Немец, сидя за столом, пожирал женщину глазами и, с трудом разобрав вопрос деда, чем его угостить, ответил:
— Eier! [2]
Старик счастливо закивал головой и приказал дочери:
— Яичницу!
Мицка проворно растопила печь, нажарила яиц, радуясь, что они есть, припасены к пасхе. Поставила тарелку с яичницей перед немцем и, не переставая улыбаться, положила нож и вилку. Немец приказал деду:
— Wein! [3]
К счастью, было и вино — Мицка заработала с детьми на виноградниках, его тоже берегли к пасхе.
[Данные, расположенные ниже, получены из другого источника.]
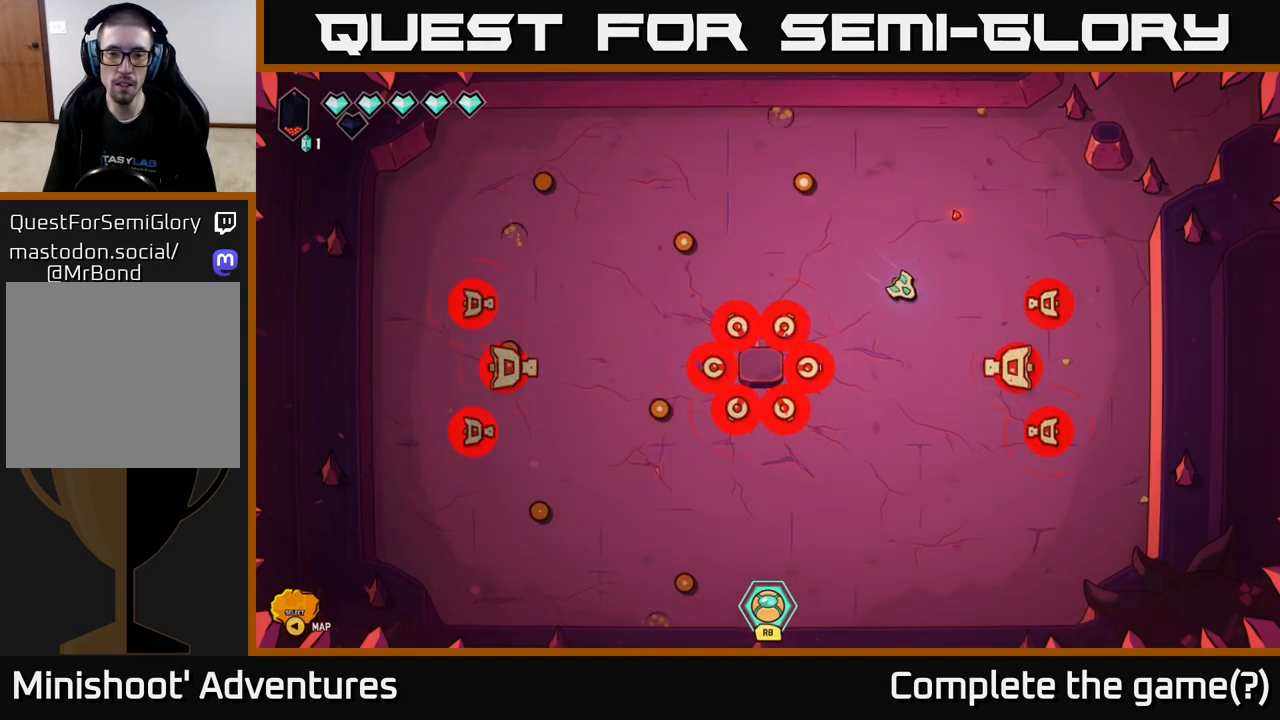
{"buttons": ["R2"], "left_stick": "left", "right_stick": "down-left", "events": [[17, "left_stick", "up"], [100, "left_stick", "up-left"], [133, "R2", "down"], [133, "right_stick", "down-left"], [250, "left_stick", "left"]]}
Мицка понимала немца, ей не надо было переводить, она бросилась за вином, а когда вернулась, тарелка почти опустела. И немец сказал:
— Nochmals! [4]
Старик чуть не с ненавистью посмотрел на дочь, такой она ему показалась неловкой и глупой с этой своей улыбкой.
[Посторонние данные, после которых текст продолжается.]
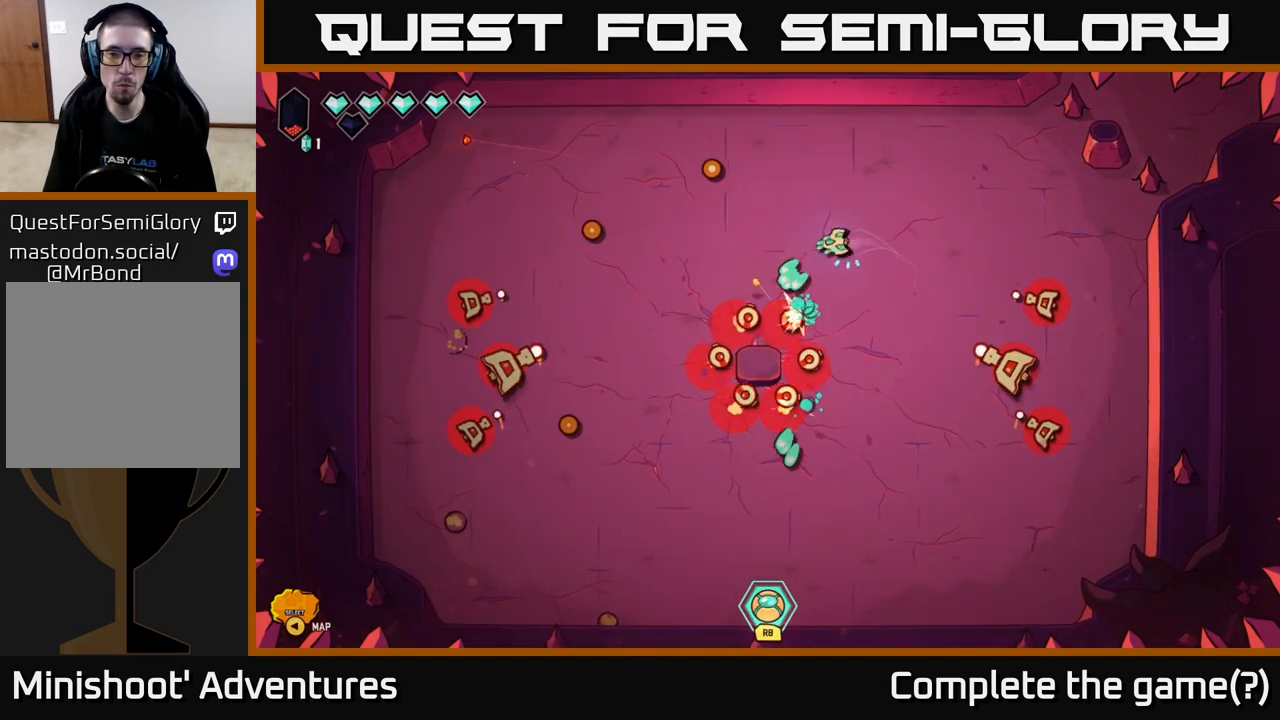
{"buttons": ["R2"], "left_stick": "left", "right_stick": "down", "events": [[83, "right_stick", "down"], [133, "left_stick", "up-left"], [317, "left_stick", "up-right"], [450, "left_stick", "left"]]}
— Да изжарь ты пяток, а не пару! Ведь он тебе не кум и не кума, ему нечего ставить тарелку для приличия. Он солдат! Когда я был солдатом, я мог съесть десяток! В наше время дюжина солдат могла
опустошить село. Для солдата нет ничего слаще яиц!
— Сейчас, сейчас,— ответила Мицка, еще больше смущаясь и краснея,— я ведь не знала, что они такие голодные.
— Жарь, жарь, — торопил ее отец,— яйца не главное в жизни. И не каждый день у нас такой гость. Теперь конец бедности, теперь заживем по-иному!
Опустив голову, Мицка ушла в кухню.
Все это время Йожко сидел у печи и украдкой, с обожанием смотрел на немца: дед столько рассказывал о них, и наконец они здесь, пришли к ним в дом и принесли счастье. Йожко перевел взгляд на деда, усевшегося на свое обычное место. Тот явно устал и все-таки, коверкая немецкий язык, вежливо, но настойчиво атаковал гостя вопросами. Немец невнятно бормотал ему в ответ и время от времени что-то выкрикивал, видно, не желая показаться невоспитанным.
Йожко смотрел, как гора яичницы — прекрасное желто-белое кушанье — исчезает во рту у немца, как тот глотает, не жуя, и льет в себя вино стакан за стаканом. Йожко смотрел и думал о яйцах. Их берегли к пасхе и не продали, хотя обычно продавали, иначе в доме не было бы ни гроша. Мать собирала их всю неделю, а потом шла в лавку и покупала самое необходимое, ей приходилось думать и о тетрадках для детей, и о табаке для деда, и вообще о всех мелочах.
Изумленный Йожко видел, как немец во второй раз проглотил яичницу, выпил все вино и снова сказал деду
свое «nochmals». Дедушка позвал мать и сердито приказал её сделать, ради бога, немцу еще яичницу и не из пяти, а из десяти, двадцати яиц, только бы он остался доволен. Мать покраснела, видимо испугавшись, что яиц не останется ни для детей на пасху, ни на продажу, но всё же ушла и, вернувшись с полной тарелкой, тихо сказала:
— Ни одного больше нет. Если еще надо, скажите, я в другой раз нажарю.